14:56 alyssa: different overhead, I guess
14:56 alyssa: what's wrong with what we have now exactly?
14:56 karolherbst: apparently there are applications binding the same image like 128 times to different kernel args
14:57 karolherbst: I mean it's an application bug
14:57 karolherbst: but I also kinda wanted to optimize the binding model I'm currently using, because rebinding things on each launch is also kinda annoying
14:57 karolherbst: but maybe that's fine
14:59 karolherbst: at least the indirect/handle would be uniform always
14:59 alyssa: i'm not sure this is actually an optimization on all hw
14:59 karolherbst: me neither
15:00 karolherbst: I don't have concrete plans to do either, just thinking out loud
15:00 karolherbst: however, I was considering using bindless to bind more images than the driver/hardware supports
15:00 karolherbst: like the first 32 could be bound, and if the kernel uses more, they are bindless
15:01 karolherbst: like only the additional ones
15:02 karolherbst: some applications depend on a FULL_PROFILE and that means 128 samplers and 64 images
15:05 alyssa: make it the gallium driver's problem to advertise enough images then
15:05 alyssa: since we already implement that bindless fallback internally
15:05 alyssa: and juggling both the internal one and the state tracker one is a mess
15:05 alyssa: as robclark mentioned
15:07 karolherbst: It's good enough for me if driver wants to deal with it internally
15:30 robclark: hmm, I guess I could emulate a higher limit with bindless internally.. an only advertise the higher virtual limits for compute shaders
17:23 karolherbst: that would work, yeah
19:26 alyssa: is there an env var to bypass the shader cache for fossilize-replay?

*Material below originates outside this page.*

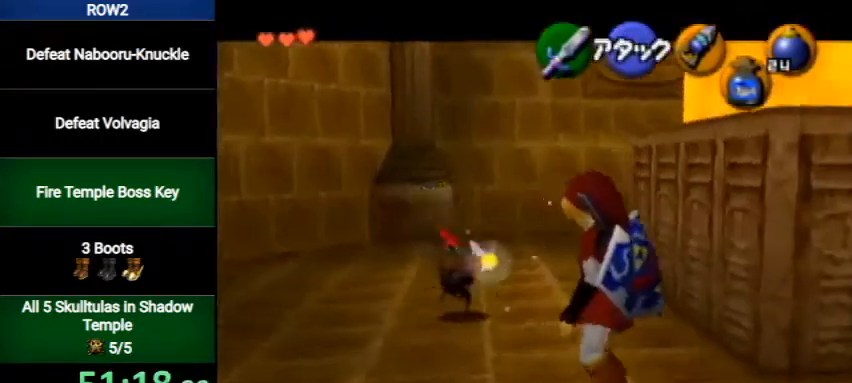
{"buttons": ["R1"], "left_stick": "center", "right_stick": "center", "events": [[167, "left_stick", "up-right"], [267, "R1", "down"], [300, "left_stick", "center"]]}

19:27 alyssa: oh MESA_SHADER_CACHE_DISABLE=true works for vk too ok
19:34 dj-death: alyssa: I use VK_ENABLE_PIPELINE_CACHE=0
19:34 alyssa: ooh nice
19:34 alyssa: thx
19:45 anholt: we should probably set one of those in fossil_replay.sh
19:53 alyssa: anholt: possibly although in this case I was hitting fossilize-replay directly to grab a disassembly of an affected shader
19:53 alyssa: but of course there was no disasm the second time around because it was hot
19:57 pendingchaos: last I checked, fossil_replay.sh was faster with pipeline caching
19:59 alyssa: i might be holding it wrong
19:59 anholt: hmm, yeah, guess I haven't had trouble with shader status going missing with it due to caches.